TASK PROMPT -> Format every line of text in the listing below as a numbered list, skipping any blank lines. Leave the pictures out of your answer.

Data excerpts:
• • • • •

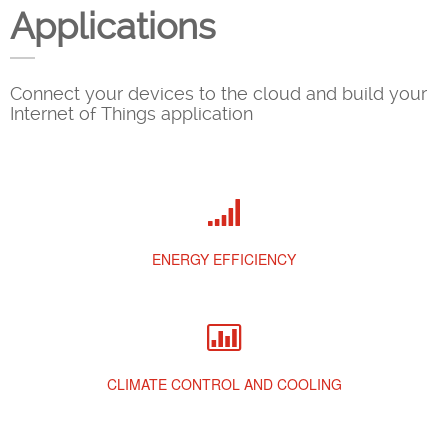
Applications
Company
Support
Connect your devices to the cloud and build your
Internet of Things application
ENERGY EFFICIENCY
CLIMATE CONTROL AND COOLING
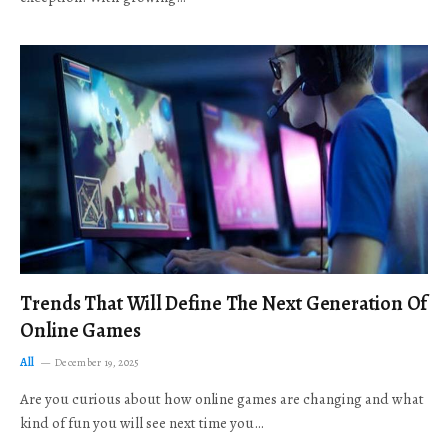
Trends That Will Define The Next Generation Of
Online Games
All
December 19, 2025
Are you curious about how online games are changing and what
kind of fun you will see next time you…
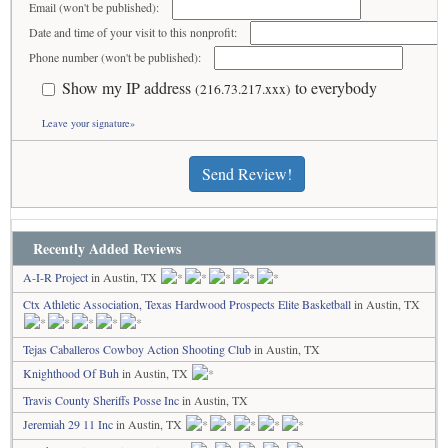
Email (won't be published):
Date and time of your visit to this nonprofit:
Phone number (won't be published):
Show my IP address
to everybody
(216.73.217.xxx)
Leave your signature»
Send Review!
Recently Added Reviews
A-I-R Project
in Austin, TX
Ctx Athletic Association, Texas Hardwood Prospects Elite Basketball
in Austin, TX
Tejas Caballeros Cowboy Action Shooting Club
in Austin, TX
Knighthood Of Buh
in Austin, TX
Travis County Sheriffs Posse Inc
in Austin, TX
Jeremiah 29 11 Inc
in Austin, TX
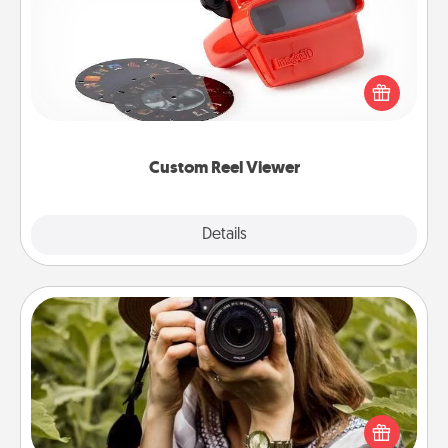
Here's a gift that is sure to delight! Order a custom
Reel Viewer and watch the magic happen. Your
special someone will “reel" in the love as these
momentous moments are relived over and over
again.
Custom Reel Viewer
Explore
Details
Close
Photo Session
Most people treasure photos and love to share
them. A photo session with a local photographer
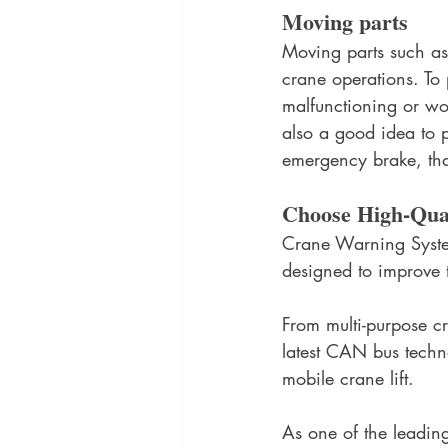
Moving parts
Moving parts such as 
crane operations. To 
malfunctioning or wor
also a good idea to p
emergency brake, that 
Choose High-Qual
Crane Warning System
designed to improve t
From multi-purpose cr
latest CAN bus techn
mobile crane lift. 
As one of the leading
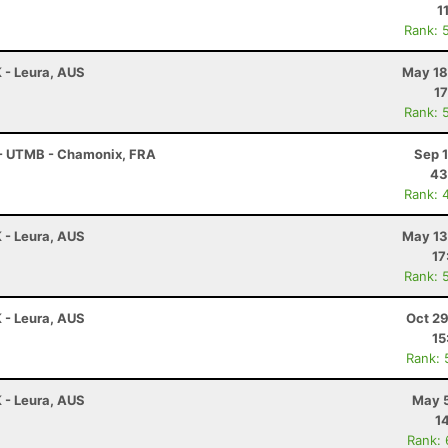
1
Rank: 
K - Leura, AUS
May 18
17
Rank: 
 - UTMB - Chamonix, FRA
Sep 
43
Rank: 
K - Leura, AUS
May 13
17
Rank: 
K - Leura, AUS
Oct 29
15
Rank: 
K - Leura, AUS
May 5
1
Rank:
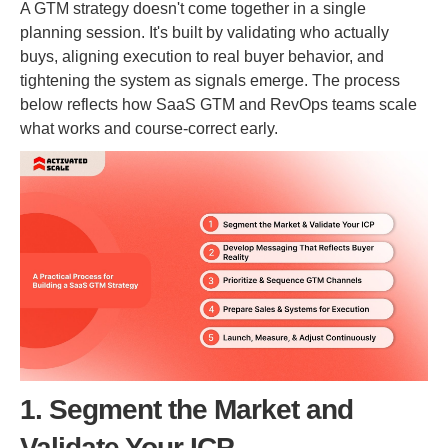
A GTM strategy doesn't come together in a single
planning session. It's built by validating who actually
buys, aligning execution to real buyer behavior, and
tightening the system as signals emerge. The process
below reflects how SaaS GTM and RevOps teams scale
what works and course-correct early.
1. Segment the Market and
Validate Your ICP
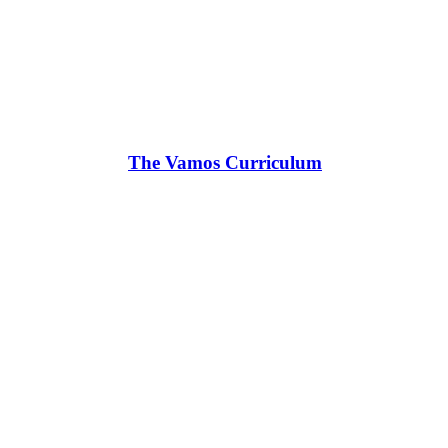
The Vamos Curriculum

• • • • •

FINAL ANSWER ->
1. Applications
2. Company
3. Support
4. Connect your devices to the cloud and build your
5. Internet of Things application
6. ENERGY EFFICIENCY
7. CLIMATE CONTROL AND COOLING
8. Trends That Will Define The Next Generation Of
9. Online Games
10. All
11. December 19, 2025
12. Are you curious about how online games are changing and what
13. kind of fun you will see next time you…
14. Email (won't be published):
15. Date and time of your visit to this nonprofit:
16. Phone number (won't be published):
17. Show my IP address
18. to everybody
19. (216.73.217.xxx)
20. Leave your signature»
21. Send Review!
22. Recently Added Reviews
23. A-I-R Project
24. in Austin, TX
25. Ctx Athletic Association, Texas Hardwood Prospects Elite Basketball
26. in Austin, TX
27. Tejas Caballeros Cowboy Action Shooting Club
28. in Austin, TX
29. Knighthood Of Buh
30. in Austin, TX
31. Travis County Sheriffs Posse Inc
32. in Austin, TX
33. Jeremiah 29 11 Inc
34. in Austin, TX
35. Here's a gift that is sure to delight! Order a custom
36. Reel Viewer and watch the magic happen. Your
37. special someone will “reel" in the love as these
38. momentous moments are relived over and over
39. again.
40. Custom Reel Viewer
41. Explore
42. Details
43. Close
44. Photo Session
45. Most people treasure photos and love to share
46. them. A photo session with a local photographer
47. Moving parts
48. Moving parts such as 
49. crane operations. To 
50. malfunctioning or wor
51. also a good idea to p
52. emergency brake, that 
53. Choose High-Qual
54. Crane Warning System
55. designed to improve t
56. From multi-purpose cr
57. latest CAN bus techn
58. mobile crane lift. 
59. As one of the leading
60. 1
61. Rank: 
62. K - Leura, AUS
63. May 18
64. 17
65. Rank: 
66.  - UTMB - Chamonix, FRA
67. Sep 
68. 43
69. Rank: 
70. K - Leura, AUS
71. May 13
72. 17
73. Rank: 
74. K - Leura, AUS
75. Oct 29
76. 15
77. Rank: 
78. K - Leura, AUS
79. May 5
80. 1
81. Rank:
82. A GTM strategy doesn't come together in a single
83. planning session. It's built by validating who actually
84. buys, aligning execution to real buyer behavior, and
85. tightening the system as signals emerge. The process
86. below reflects how SaaS GTM and RevOps teams scale
87. what works and course-correct early.
88. 1. Segment the Market and
89. Validate Your ICP
90. The Vamos Curriculum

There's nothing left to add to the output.